OAuth2 provider (browser-based SaaS APIs)

"auth": {"provider": "hubspot"}

Register with ondatrasql auth <provider>. Tokens refresh automatically.

API key from .env

"auth": {"env": "API_KEY"}                              # → Authorization: Bearer <value>
"auth": {"env": "API_KEY", "header": "X-Api-Key"}       # → X-Api-Key: <value>
"auth": {"env": "API_KEY", "param": "api_key"}           # → ?api_key=<value>

Basic auth

"auth": {"env_user": "USER", "env_pass": "PASS"}        # → Authorization: Basic <base64>

Fetch section

FieldTypeDefaultDescription
argslist[]Parameter names passed from SQL
columnsdictnoneFixed column definitions ({name: {type}})
dynamic_columnsboolFalseAccept any column name — types inferred from SQL casts
page_sizeint0Rows per page (0 = single call)

columns vs dynamic_columns

Use columns when the API has a fixed schema you want to declare:

"columns": {
    "id": {"type": "BIGINT"},
    "amount": {"type": "DOUBLE"},
    "created_at": {"type": "TIMESTAMP"},
}

Use dynamic_columns: True when SQL controls the schema.
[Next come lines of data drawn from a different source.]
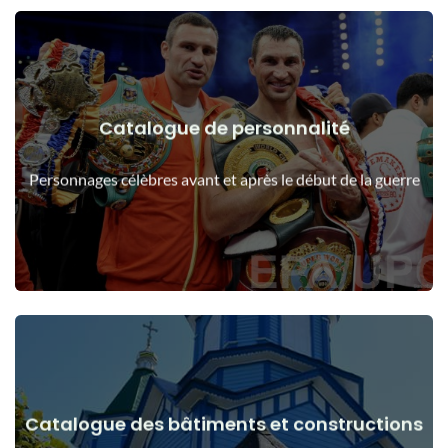
Catalogue de personnalité
Voir les détails
Les gens avant et après le début de la guerre
Personnages célèbres avant et après le début de la guerre
Catalogue des bâtiments et constructions
Voir les détails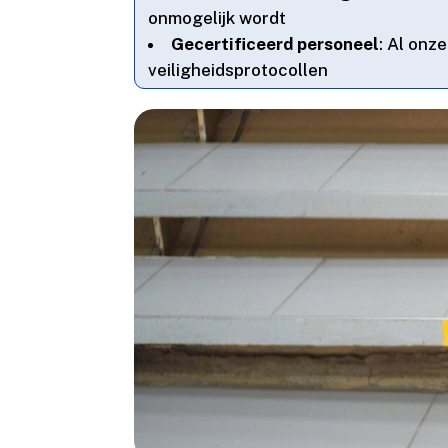
onmogelijk wordt
Gecertificeerd personeel
: Al onz
veiligheidsprotocollen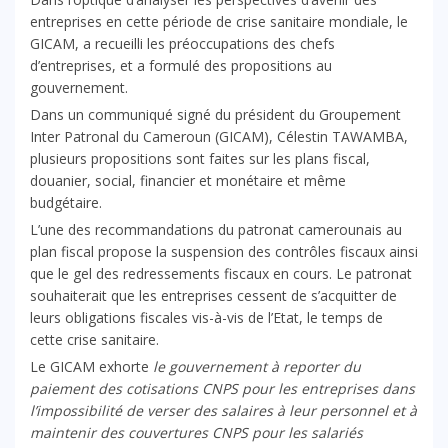
entreprises en cette période de crise sanitaire mondiale, le
GICAM, a recueilli les préoccupations des chefs
d’entreprises, et a formulé des propositions au
gouvernement.
Dans un communiqué signé du président du Groupement
Inter Patronal du Cameroun (GICAM), Célestin TAWAMBA,
plusieurs propositions sont faites sur les plans fiscal,
douanier, social, financier et monétaire et même
budgétaire.
L’une des recommandations du patronat camerounais au
plan fiscal propose la suspension des contrôles fiscaux ainsi
que le gel des redressements fiscaux en cours. Le patronat
souhaiterait que les entreprises cessent de s’acquitter de
leurs obligations fiscales vis-à-vis de l’Etat, le temps de
cette crise sanitaire.
Le GICAM exhorte
le gouvernement à reporter du
paiement des cotisations CNPS pour les entreprises dans
l’impossibilité de verser des salaires à leur personnel et à
maintenir des couvertures CNPS pour les salariés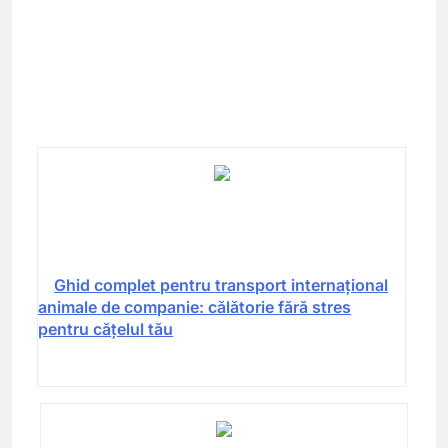
Ghid complet pentru transport internațional
animale de companie: călătorie fără stres
pentru cățelul tău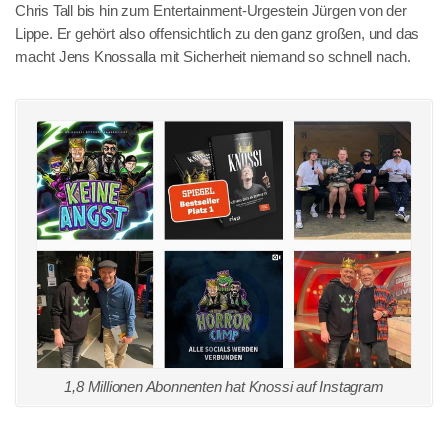
Chris Tall bis hin zum Entertainment-Urgestein Jürgen von der
Lippe. Er gehört also offensichtlich zu den ganz großen, und das
macht Jens Knossalla mit Sicherheit niemand so schnell nach.
1,8 Millionen Abonnenten hat Knossi auf Instagram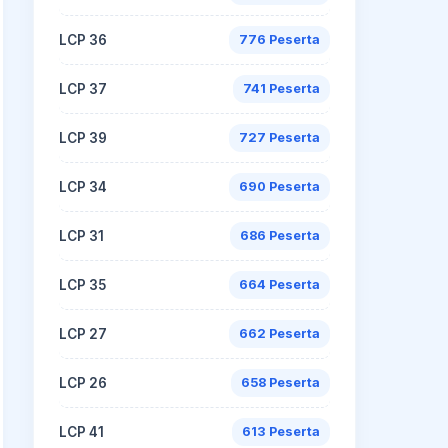
LCP 36
776 Peserta
LCP 37
741 Peserta
LCP 39
727 Peserta
LCP 34
690 Peserta
LCP 31
686 Peserta
LCP 35
664 Peserta
LCP 27
662 Peserta
LCP 26
658 Peserta
LCP 41
613 Peserta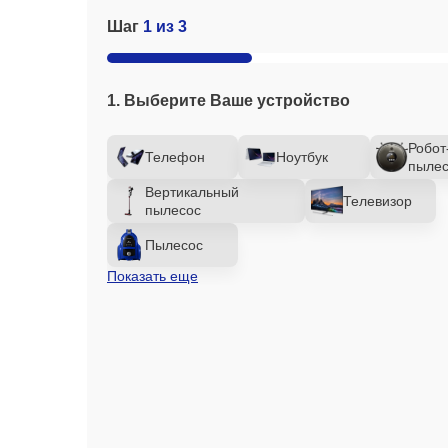
Шаг
1 из 3
1. Выберите Ваше устройство
Робот
Телефон
Ноутбук
пылес
Вертикальный
Телевизор
пылесос
Пылесос
Показать еще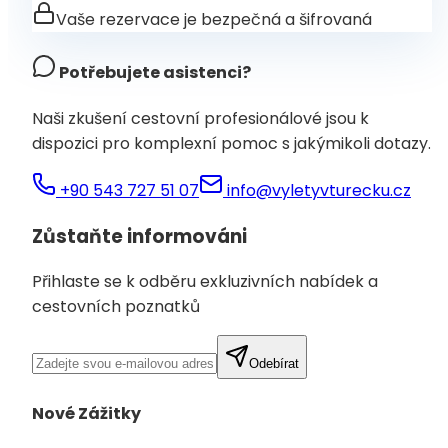
Vaše rezervace je bezpečná a šifrovaná
Potřebujete asistenci?
Naši zkušení cestovní profesionálové jsou k
dispozici pro komplexní pomoc s jakýmikoli dotazy.
+90 543 727 51 07
info@vyletyvturecku.cz
Zůstaňte informováni
Přihlaste se k odběru exkluzivních nabídek a
cestovních poznatků
Odebírat
Nové Zážitky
The runtime extracts column names and types from the SELECT via DuckDB AST and passes them to fetch() as the columns kwarg:

"dynamic_columns": True
-- SQL casts become types in columns kwarg
SELECT name, amount::DECIMAL, items::JSON FROM my_api('orders')
-- columns = [{"name": "name", "type": "string"}, {"name": "amount", "type": "number"}, {"name": "items", "type": "array"}]

dynamic_columns is the recommended approach — it keeps the schema in SQL where transformations belong.

Args from SQL

API = {"fetch": {"args": ["resource", "options"]}}
SELECT * FROM my_api('users', '{"filter": "active"}')
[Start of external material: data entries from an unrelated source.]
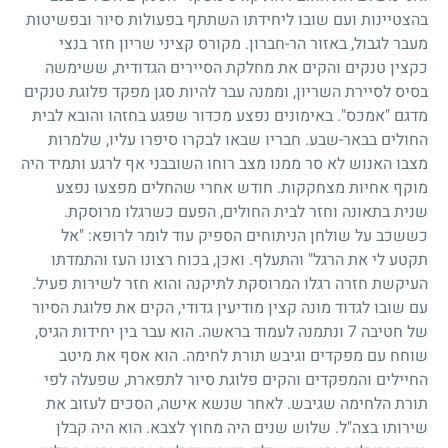
בהצטיינות ועם שובו ליחידתו השתתף בפעולות סיור ובפשיטות
מעבר לגבול, באזור הר-חברון. מקורס קציני שריון חזר בנצי
כקצין טנקים והקים את מחלקת הסיירים הגדודית, ששימשה
בסיס לסיירת השריון, וממנה עבר להיות סגן מפקד פלוגת טנקים
מדגם "אמכס". באימונים נפצע מכדור שפגע בחזהו והובא לבית
החולים בבאר-שבע. חבריו שבאו לבקרו סיפרו עליו, שלמרות
מצבו האנוש לא סר ממנו מצב רוחו השובבני אף לרגע ותמיד היה
מוקף אחיות מצחקקות. חודש אחרי שהחלים מפצעו נפצע
שנית בתאונה וחזר לבית החולים, הפעם כשרגלו מרוסקת.
כששכב על שולחן הניתוחים הספיק עוד לומר לרופא: "אל
תקטע לי את הרגל" והתעלף. ואכן, בכוח רצונו העז והתמדתו
העיקשת חזרה רגלו המרוסקת לתיקנה והוא חזר לשירות פעיל.
עם שובו לגדוד מונה קצין מודיעין גדודי, הקים את פלוגת הסיור
של חטיבה
7
ונתמנה לעמוד בראשה. הוא עבר בין יחידות הגיס,
שוחח עם מפקדים וגיבש תורת לחימה. הוא אסף את מיטב
החיילים והמפקדים והקים פלוגת סיור לתפארת, שפעלה לפי
תורת הלחימה שגיבש. לאחר שנשא אישה, הסכים לעזוב את
שירותו בצה"ל. שלוש שנים היה מחוץ לצבא. הוא היה קבלן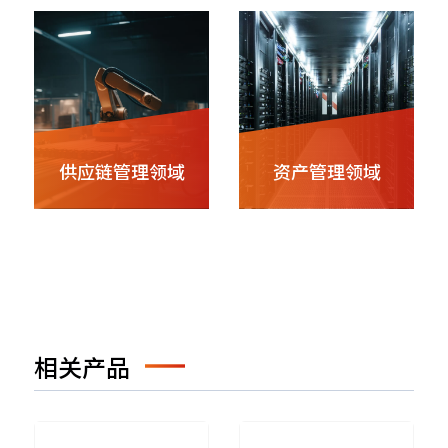
供应链管理领域
资产管理领域
相关产品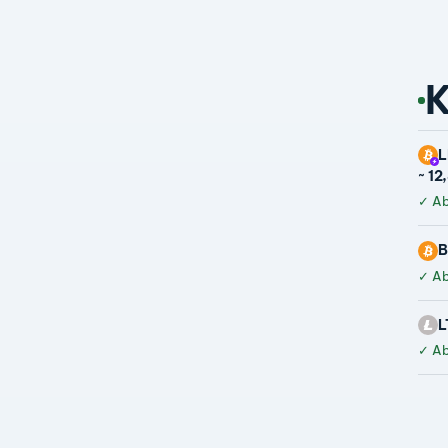
K
L
~ 12
✓
Ab
B
✓
Ab
L
✓
Ab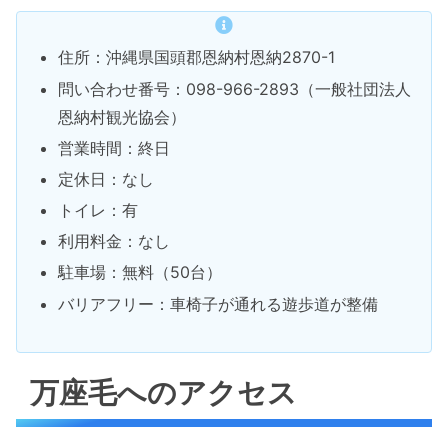
住所：沖縄県国頭郡恩納村恩納2870-1
問い合わせ番号：098-966-2893（一般社団法人
恩納村観光協会）
営業時間：終日
定休日：なし
トイレ：有
利用料金：なし
駐車場：無料（50台）
バリアフリー：車椅子が通れる遊歩道が整備
万座毛へのアクセス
Args are positional strings. For structured configuration, pass JSON and decode in Starlark:

def fetch(resource, options, page):
    opts = json.decode(options) if options else {}

Push section

FieldTypeDefaultDescription
batch_sizeint1Rows per push() call
batch_modestring"sync""sync", "atomic", or "async"
max_concurrentint1Parallel batch workers
rate_limitdictinheritedPer-direction override
poll_intervalstring"30s"Async polling interval
poll_timeoutstring"1h"Async polling timeout

Batch modes

ModeReturnBehavior
sync{"rowid:change_type": status}Per-row ack/nack
atomicNoneAll-or-nothing
async{"job_id": ...}Job-based polling via poll()

Finalize (optional)

def finalize(succeeded, failed):
    if failed == 0:
        http.post(webhook, json={"status": "complete", "rows": succeeded})

Literal values only

The API dict is parsed as Starlark AST — not executed. All values must be literals:

# Works — literal values
API = {"base_url": "https://api.example.com", "timeout": 30}

# Does NOT work — variable reference
BASE = "https://api.example.com"
API = {"base_url": BASE}

# Does NOT work — concatenation
API = {"base_url": "https://" + HOST}

This is by design. The dict is pure configuration — readable, validatable, and inspectable without running code. Dynamic values belong in the fetch() or push() function.

Validation

The runtime validates at startup:

  • fetch() params must match args + optional page/columns/target
  • push() must take exactly one parameter (rows)
  • batch_mode must be "sync", "atomic", or "async"
  • rate_limit.per must be valid duration
  • rate_limit.requests must be > 0
  • max_concurrent > 1 not allowed with atomic or async

See Fetch Contract and Push Contract for the complete function specs.